===== Information provided =====

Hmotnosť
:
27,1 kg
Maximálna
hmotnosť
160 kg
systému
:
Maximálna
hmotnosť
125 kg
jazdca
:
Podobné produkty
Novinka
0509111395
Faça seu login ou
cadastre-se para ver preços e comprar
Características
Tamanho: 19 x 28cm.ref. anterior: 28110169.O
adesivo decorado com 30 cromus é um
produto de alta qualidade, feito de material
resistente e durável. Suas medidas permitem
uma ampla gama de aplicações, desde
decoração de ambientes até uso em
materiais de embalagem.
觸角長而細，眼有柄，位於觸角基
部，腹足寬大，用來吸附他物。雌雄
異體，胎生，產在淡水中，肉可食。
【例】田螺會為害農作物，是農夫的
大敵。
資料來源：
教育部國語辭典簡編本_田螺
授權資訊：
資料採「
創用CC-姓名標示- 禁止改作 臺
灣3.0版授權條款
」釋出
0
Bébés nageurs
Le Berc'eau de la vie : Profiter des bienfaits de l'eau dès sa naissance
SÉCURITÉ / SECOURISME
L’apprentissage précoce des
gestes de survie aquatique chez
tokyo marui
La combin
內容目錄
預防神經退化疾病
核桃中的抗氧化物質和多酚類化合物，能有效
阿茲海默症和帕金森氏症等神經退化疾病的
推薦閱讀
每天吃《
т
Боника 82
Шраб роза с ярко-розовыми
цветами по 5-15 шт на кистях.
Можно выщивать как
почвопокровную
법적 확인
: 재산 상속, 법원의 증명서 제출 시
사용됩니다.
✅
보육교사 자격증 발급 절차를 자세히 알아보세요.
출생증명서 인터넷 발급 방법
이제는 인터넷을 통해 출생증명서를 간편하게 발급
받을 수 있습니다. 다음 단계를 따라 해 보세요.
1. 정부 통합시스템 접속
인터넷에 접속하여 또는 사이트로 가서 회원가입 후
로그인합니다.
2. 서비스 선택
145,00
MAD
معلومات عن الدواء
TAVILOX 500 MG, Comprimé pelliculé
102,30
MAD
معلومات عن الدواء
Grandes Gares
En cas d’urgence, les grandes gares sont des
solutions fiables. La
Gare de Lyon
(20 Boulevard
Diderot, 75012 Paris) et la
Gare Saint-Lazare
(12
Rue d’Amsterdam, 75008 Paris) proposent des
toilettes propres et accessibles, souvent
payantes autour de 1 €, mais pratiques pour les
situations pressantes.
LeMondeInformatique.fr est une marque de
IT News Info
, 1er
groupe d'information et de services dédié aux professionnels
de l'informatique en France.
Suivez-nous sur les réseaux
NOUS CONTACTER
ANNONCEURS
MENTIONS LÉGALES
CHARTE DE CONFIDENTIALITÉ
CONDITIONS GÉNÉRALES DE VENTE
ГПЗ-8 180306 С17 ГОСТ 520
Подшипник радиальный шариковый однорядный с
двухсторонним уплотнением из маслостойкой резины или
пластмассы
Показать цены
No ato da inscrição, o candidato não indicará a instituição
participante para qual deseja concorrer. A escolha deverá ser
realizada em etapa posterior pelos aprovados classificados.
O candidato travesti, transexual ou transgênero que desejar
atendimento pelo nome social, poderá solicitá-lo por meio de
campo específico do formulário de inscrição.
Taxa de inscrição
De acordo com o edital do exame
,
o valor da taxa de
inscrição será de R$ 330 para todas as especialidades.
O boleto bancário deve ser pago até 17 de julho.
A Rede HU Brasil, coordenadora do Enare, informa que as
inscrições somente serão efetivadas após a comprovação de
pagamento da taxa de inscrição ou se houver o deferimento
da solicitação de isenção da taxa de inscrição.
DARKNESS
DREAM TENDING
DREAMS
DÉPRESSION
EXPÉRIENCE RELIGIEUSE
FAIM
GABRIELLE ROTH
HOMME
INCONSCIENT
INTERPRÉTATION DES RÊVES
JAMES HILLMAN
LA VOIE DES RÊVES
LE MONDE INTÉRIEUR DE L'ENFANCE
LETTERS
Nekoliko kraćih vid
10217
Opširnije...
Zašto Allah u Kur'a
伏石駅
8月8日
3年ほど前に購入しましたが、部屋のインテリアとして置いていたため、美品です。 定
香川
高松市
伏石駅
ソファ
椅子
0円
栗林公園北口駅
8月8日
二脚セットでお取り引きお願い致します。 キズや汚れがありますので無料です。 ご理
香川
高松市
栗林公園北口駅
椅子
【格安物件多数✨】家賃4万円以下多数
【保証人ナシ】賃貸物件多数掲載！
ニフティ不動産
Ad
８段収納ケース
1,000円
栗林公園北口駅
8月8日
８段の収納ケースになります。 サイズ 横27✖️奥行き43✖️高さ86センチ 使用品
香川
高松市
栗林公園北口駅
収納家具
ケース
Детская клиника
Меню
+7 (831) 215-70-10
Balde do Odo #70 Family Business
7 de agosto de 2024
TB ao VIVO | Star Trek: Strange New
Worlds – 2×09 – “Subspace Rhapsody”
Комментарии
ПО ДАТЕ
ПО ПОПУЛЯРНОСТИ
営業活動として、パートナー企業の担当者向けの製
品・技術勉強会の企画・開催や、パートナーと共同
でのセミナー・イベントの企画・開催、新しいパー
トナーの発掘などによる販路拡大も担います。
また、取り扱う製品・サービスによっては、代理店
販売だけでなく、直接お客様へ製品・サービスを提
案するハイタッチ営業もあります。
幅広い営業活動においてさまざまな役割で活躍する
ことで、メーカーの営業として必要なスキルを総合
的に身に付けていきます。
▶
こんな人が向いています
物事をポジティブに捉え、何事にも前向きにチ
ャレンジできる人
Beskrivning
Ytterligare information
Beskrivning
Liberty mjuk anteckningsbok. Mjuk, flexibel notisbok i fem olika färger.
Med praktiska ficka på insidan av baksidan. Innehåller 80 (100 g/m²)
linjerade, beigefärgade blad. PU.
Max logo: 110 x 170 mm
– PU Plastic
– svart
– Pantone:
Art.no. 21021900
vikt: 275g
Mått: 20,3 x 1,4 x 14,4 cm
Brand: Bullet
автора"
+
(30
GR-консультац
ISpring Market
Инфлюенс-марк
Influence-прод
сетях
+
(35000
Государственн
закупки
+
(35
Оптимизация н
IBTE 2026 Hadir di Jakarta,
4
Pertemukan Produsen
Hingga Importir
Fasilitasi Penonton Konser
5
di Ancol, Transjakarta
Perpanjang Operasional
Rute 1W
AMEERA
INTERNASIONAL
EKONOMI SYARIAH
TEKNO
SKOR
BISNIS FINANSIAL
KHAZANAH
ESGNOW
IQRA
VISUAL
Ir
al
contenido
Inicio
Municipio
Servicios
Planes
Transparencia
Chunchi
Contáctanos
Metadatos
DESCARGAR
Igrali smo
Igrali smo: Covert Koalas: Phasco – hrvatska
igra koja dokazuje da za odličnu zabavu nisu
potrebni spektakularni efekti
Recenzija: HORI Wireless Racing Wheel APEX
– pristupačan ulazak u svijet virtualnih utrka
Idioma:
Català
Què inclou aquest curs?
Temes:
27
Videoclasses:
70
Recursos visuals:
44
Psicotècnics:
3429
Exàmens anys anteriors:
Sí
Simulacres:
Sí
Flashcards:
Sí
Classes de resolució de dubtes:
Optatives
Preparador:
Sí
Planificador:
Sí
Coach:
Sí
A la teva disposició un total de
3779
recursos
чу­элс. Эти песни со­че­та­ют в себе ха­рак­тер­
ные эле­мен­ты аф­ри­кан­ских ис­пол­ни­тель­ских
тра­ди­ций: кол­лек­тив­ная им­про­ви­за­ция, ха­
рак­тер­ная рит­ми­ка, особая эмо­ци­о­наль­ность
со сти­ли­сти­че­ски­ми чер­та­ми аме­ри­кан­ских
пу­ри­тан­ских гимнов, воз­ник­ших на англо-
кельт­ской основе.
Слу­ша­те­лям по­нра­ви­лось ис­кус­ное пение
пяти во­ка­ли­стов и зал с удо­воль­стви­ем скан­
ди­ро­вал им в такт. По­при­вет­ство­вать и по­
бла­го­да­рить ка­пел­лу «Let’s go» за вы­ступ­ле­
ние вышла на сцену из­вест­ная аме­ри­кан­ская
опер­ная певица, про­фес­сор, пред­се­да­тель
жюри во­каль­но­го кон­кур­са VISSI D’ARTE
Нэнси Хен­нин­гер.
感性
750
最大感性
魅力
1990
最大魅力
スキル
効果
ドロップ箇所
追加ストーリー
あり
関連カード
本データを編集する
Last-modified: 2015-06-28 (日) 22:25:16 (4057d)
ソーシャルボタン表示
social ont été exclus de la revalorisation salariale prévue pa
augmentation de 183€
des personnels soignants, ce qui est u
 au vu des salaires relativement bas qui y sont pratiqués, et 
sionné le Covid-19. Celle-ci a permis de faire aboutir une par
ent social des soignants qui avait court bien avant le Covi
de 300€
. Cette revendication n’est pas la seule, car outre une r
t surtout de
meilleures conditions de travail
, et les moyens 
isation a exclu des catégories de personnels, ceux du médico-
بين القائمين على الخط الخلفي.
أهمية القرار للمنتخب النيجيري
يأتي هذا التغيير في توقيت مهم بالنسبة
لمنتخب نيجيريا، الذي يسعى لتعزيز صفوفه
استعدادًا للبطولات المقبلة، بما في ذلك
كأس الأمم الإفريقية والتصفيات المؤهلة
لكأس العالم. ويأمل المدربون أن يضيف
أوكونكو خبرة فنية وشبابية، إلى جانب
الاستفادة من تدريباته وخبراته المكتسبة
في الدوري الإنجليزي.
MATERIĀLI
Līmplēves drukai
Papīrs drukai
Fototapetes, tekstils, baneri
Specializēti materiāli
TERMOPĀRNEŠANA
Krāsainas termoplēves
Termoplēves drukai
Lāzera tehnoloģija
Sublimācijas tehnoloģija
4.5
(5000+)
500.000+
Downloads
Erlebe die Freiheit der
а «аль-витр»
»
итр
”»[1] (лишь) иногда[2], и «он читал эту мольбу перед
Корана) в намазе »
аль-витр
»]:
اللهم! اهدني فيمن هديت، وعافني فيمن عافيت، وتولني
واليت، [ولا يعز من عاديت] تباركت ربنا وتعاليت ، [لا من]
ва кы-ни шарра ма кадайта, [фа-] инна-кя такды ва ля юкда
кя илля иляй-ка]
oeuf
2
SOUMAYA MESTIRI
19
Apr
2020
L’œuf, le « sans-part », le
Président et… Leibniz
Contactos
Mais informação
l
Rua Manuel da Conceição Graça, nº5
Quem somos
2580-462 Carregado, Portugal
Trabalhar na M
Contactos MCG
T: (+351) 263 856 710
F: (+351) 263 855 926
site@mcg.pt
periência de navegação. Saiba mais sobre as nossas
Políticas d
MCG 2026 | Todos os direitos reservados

=====

Exercise requirements: List, from the entries above, every line in which the word "ских" shows up.

Result of this task:
ные эле­мен­ты аф­ри­кан­ских ис­пол­ни­тель­ских
со сти­ли­сти­че­ски­ми чер­та­ми аме­ри­кан­ских
пу­ри­тан­ских гимнов, воз­ник­ших на англо-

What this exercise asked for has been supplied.